## Problem to work on
Show, from the records below, all lines that contain the word "rétine".

## Data records
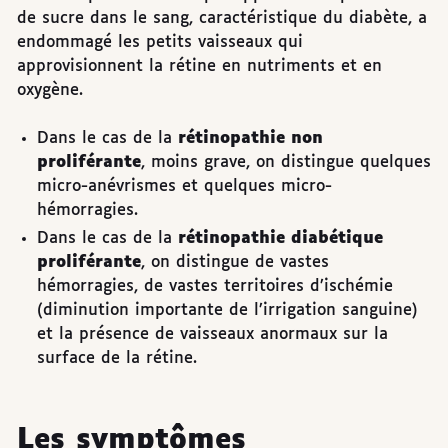
de sucre dans le sang, caractéristique du diabète, a
endommagé les petits vaisseaux qui
approvisionnent la rétine en nutriments et en
oxygène.
Dans le cas de la
rétinopathie non
proliférante
, moins grave, on distingue quelques
micro-anévrismes et quelques micro-
hémorragies.
Dans le cas de la
rétinopathie diabétique
proliférante
, on distingue de vastes
hémorragies, de vastes territoires d’ischémie
(diminution importante de l’irrigation sanguine)
et la présence de vaisseaux anormaux sur la
surface de la rétine.
Les symptômes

## Result for this task
approvisionnent la rétine en nutriments et en
surface de la rétine.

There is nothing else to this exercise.